In recent discussions about building new businesses or community economic development projects I’m beginning to feel that the largest obstacles to effective communication are the outdated models that we use.
Given the dominance of the corporate governance model in business, government and non-profit organisations, it’s no wonder that many of us don’t see any other options.
For instance, last night our local chamber of commerce was briefed on the NB Self-sufficiency Task Force. We heard about the need to create 70,000 jobs and that it’s not a question of big business versus small business, but export versus services. According to the logic, exporting companies bring in wealth while support companies just shift money around inside the province. We need more export companies to be self-sufficient, and we need more large companies to create jobs, and of course we need more people due to our aging demographics (more retired people than younger taxpayers). Framed in this way, it’s hard to argue with this logic.
However, it’s like Marshall McLuhan said, “We look at the present through a rear-view mirror. We march backwards into the future”. My readings and conversations over the past few years give me cause to question the line of reasoning from the task force and other policy influencers.
For instance, Thomas Homer-Dixon proposes that we build more resilient communities that can take care of themselves when our tightly-coupled global supply chain cracks as the result of some highly probable event such as an oil crisis, an environmental disaster or a pandemic. An export orientation won’t help if global shipping is significantly reduced for six months, but local greenhouses would make us more resilient.

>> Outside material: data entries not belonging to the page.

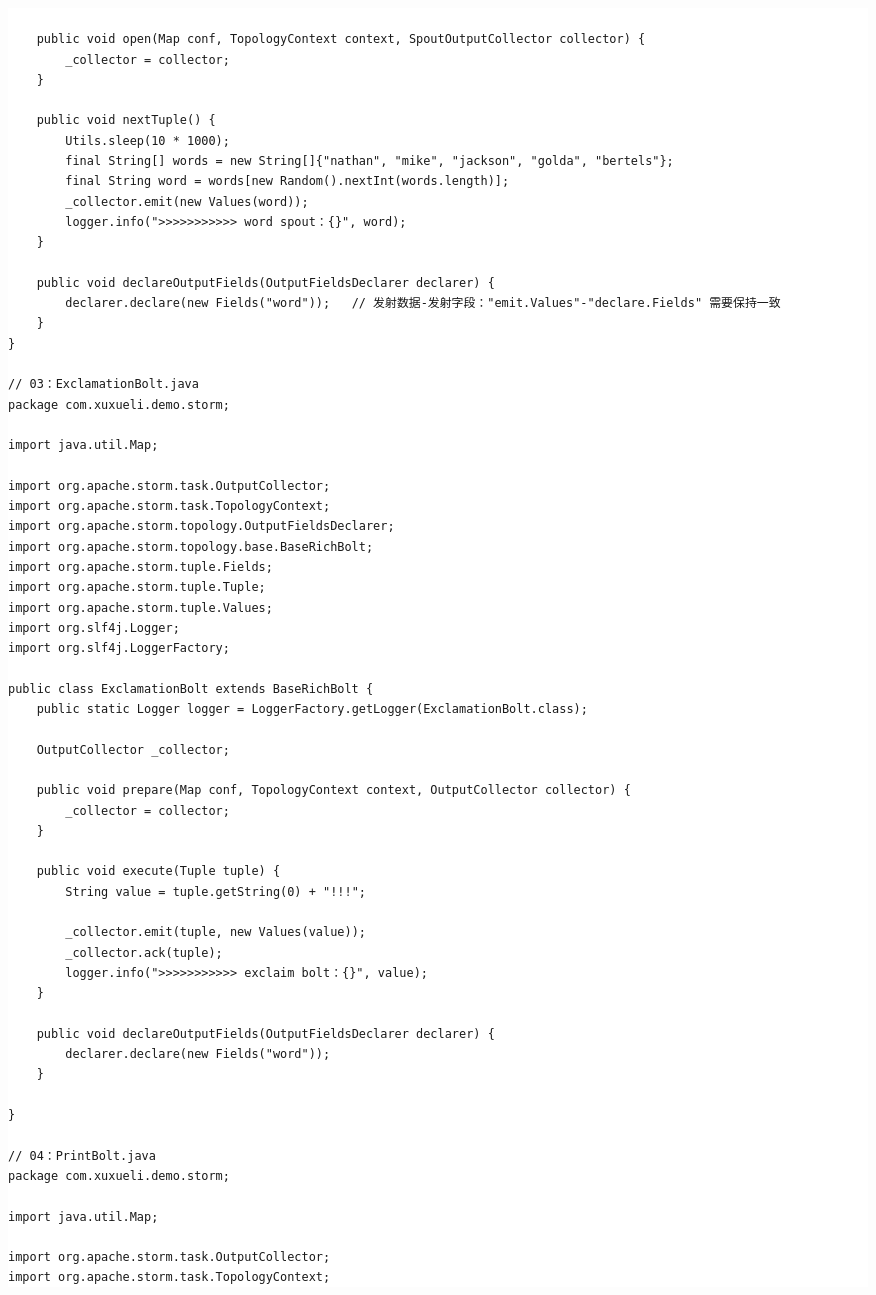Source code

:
 ```

    public void open(Map conf, TopologyContext context, SpoutOutputCollector collector) {
        _collector = collector;
    }

    public void nextTuple() {
        Utils.sleep(10 * 1000);
        final String[] words = new String[]{"nathan", "mike", "jackson", "golda", "bertels"};
        final String word = words[new Random().nextInt(words.length)];
        _collector.emit(new Values(word));
        logger.info(">>>>>>>>>>> word spout：{}", word);
    }

    public void declareOutputFields(OutputFieldsDeclarer declarer) {
        declarer.declare(new Fields("word"));   // 发射数据-发射字段："emit.Values"-"declare.Fields" 需要保持一致
    }
}

// 03：ExclamationBolt.java
package com.xuxueli.demo.storm;

import java.util.Map;

import org.apache.storm.task.OutputCollector;
import org.apache.storm.task.TopologyContext;
import org.apache.storm.topology.OutputFieldsDeclarer;
import org.apache.storm.topology.base.BaseRichBolt;
import org.apache.storm.tuple.Fields;
import org.apache.storm.tuple.Tuple;
import org.apache.storm.tuple.Values;
import org.slf4j.Logger;
import org.slf4j.LoggerFactory;

public class ExclamationBolt extends BaseRichBolt {
    public static Logger logger = LoggerFactory.getLogger(ExclamationBolt.class);

    OutputCollector _collector;

    public void prepare(Map conf, TopologyContext context, OutputCollector collector) {
        _collector = collector;
    }

    public void execute(Tuple tuple) {
        String value = tuple.getString(0) + "!!!";

        _collector.emit(tuple, new Values(value));
        _collector.ack(tuple);
        logger.info(">>>>>>>>>>> exclaim bolt：{}", value);
    }

    public void declareOutputFields(OutputFieldsDeclarer declarer) {
        declarer.declare(new Fields("word"));
    }

}

// 04：PrintBolt.java
package com.xuxueli.demo.storm;

import java.util.Map;

import org.apache.storm.task.OutputCollector;
import org.apache.storm.task.TopologyContext;
```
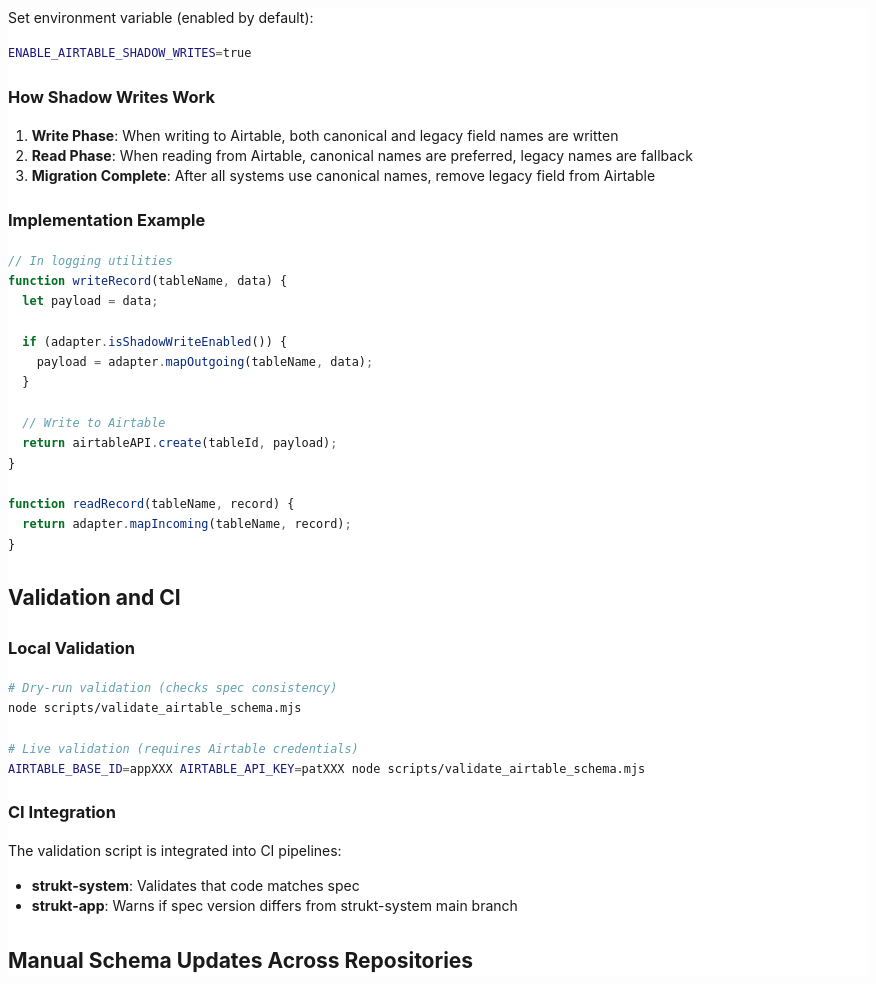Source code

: Set environment variable (enabled by default):
```bash
ENABLE_AIRTABLE_SHADOW_WRITES=true
```

### How Shadow Writes Work

1. **Write Phase**: When writing to Airtable, both canonical and legacy field names are written
2. **Read Phase**: When reading from Airtable, canonical names are preferred, legacy names are fallback
3. **Migration Complete**: After all systems use canonical names, remove legacy field from Airtable

### Implementation Example

```javascript
// In logging utilities
function writeRecord(tableName, data) {
  let payload = data;
  
  if (adapter.isShadowWriteEnabled()) {
    payload = adapter.mapOutgoing(tableName, data);
  }
  
  // Write to Airtable
  return airtableAPI.create(tableId, payload);
}

function readRecord(tableName, record) {
  return adapter.mapIncoming(tableName, record);
}
```

## Validation and CI

### Local Validation

```bash
# Dry-run validation (checks spec consistency)
node scripts/validate_airtable_schema.mjs

# Live validation (requires Airtable credentials)
AIRTABLE_BASE_ID=appXXX AIRTABLE_API_KEY=patXXX node scripts/validate_airtable_schema.mjs
```

### CI Integration

The validation script is integrated into CI pipelines:

- **strukt-system**: Validates that code matches spec
- **strukt-app**: Warns if spec version differs from strukt-system main branch

## Manual Schema Updates Across Repositories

Yochai Benkler shows how the Internet and open source development are enabling the social production of knowledge. According to Nine Shift, creating knowledge is the fastest growing segment of our economy, as manufacturing jobs continue to decrease. Dan Pink sees the rise of a free-agent nation and surmises that creativity is more important for economic success than industrial style productivity. Jon Husband sums up this change, from hierarchy to wirearchy :
Wirearchy – a dynamic flow of power and authority, based on knowledge, trust, credibility and a focus on results, enabled by interconnected people and technology.
The corporation is a model developed for the industrial age, using command and control systems. It enabled the dominance of the salaried employee as the primary means for most people to generate wealth. However, the Industrial Age will be over in North America and Europe by 2020. All data and trends indicate a rapid decrease in the importance of the manufacturing sector, our primary vehicle of economic development for the past century.
At the same time, we are facing complex challenges to our civilization that cannot be addressed by linear or command and control solutions. Unfortunately, our organisations are ill-equipped to deal with these complex issues. Complex environments are unpredictible, whereas our institutions are based on predictibility. Take for instance government budgets, corporate quarterly growth expectations or educational curricula that are slow to change and assume the same standard for everyone.
Basically, we have the wrong models and inadequate tools to even begin to address our most pressing issues. Our problem is that we cannot even talk about our problems. Reframing the conversation may be our biggest challenge for the short term so that we, as a society, can start to think about the long term.